The Winter’s Tale―みちのおくの国の冬物語
仙台は日没が早く、寒さも到来し、次第に冬の様相を呈してきた。昨夜は多賀城市民会館小ホールで演じられたシェイクスピアの戯曲The Winter’s Taleを観劇した。本場ロンドンのサザークでも、ストラットフォード・アポン・エイボンでもなく、なぜ多賀城でそのような贅沢がと思われるであろう。実は、仙台は、東北学院大学下館和巳名誉教授が主宰するシェイクスピア・カンパニーという東北弁でシェイクスピア劇を演じる劇団の本拠地であり、それが、なかなかの実力の持ち主で、本場グローブ座でも公演を打ってきた実績を持つ。下館名誉教授との間には、早逝したが、17世紀イギリス文学批評の分野で嘱望された福島市出身の故小野功生フェリス女学院大学教授という共通の友人がおり、一度は下館シェイクスピアを観てみたいと念じてきた。

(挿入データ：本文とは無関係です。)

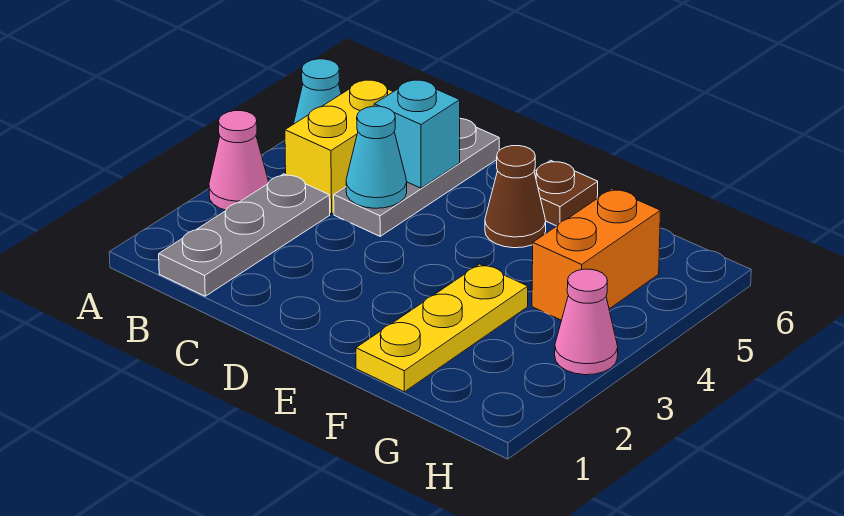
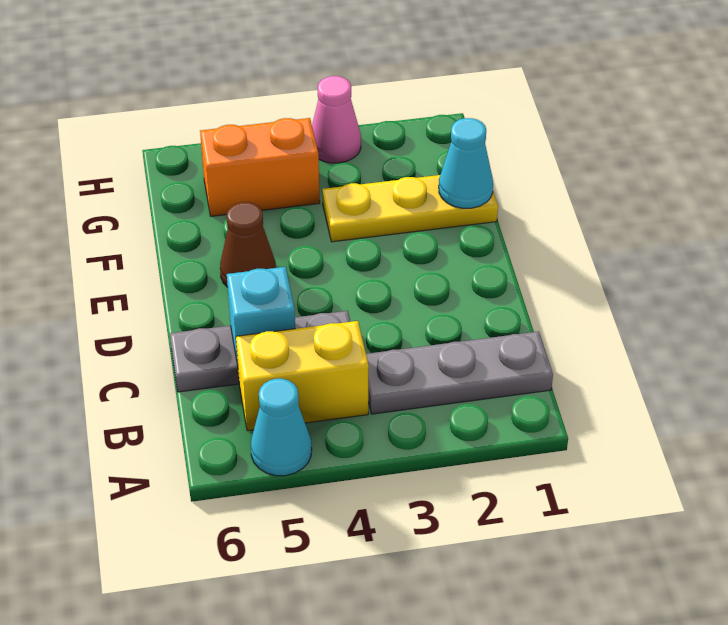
pink cone A3 level 1 -> none
cyan cone C4 level 2 -> cyan cone F1 level 2
brown plate E6 level 1 -> none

(パンフレット。3日間4回の公演のために、48人のスタッフと35人のキャストが一致団結して取り組んだ)
みちのおくの冬物語は、多賀城総建1300年記念事業実行委員会(会長:深谷晃祐多賀城市長)による市民劇である。出演者を多賀城市やその周辺地域から募って1年半前から稽古に励んできたという。磨き上げられ、本番の出来栄えは観客を引きこむような迫力があった。シェイクスピアの戯曲「冬物語」は、ボヘミア国とシチリア国の物語であり、ボヘミア国王が友人シチリア国王と自分の王妃の仲を疑い、嫉妬により、王妃を投獄し、娘を遺棄したことを後悔するが、大団円において、シチリア国において成長した娘と死んだはずの王妃と再会するという「再生」をテーマとした物語である。それを多賀城創建1300年記念事業としてどのように「再生」するかが鍵であったが、脚本・演出・芸術監督を担当した下館名誉教授は原典の魅力に忠実に、ボヘミアは陸奥の国、シチリアは出羽の国に置き換え、奈良時代の東北を舞台にシェイクスピアを見事に「土着化」させたのである。

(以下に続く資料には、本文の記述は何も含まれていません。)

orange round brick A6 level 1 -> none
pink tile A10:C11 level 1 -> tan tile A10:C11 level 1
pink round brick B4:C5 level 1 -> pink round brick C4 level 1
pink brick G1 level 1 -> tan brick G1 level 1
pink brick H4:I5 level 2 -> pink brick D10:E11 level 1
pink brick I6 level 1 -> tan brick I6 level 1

(多賀城南門は、創建1300年を記念して復元された。高さ約14.5mの格式高い二重門。東北学院大学工学部は移転したが、東北学院幼稚園はこの由緒ある歴史都市多賀城市に所在する)
私は北海道出身であるが、子どもの頃によく耳にした東北・北海道弁がテンポよく脳裏で甦り、豊かな人間空間に酔いしれた初冬の一夜となった。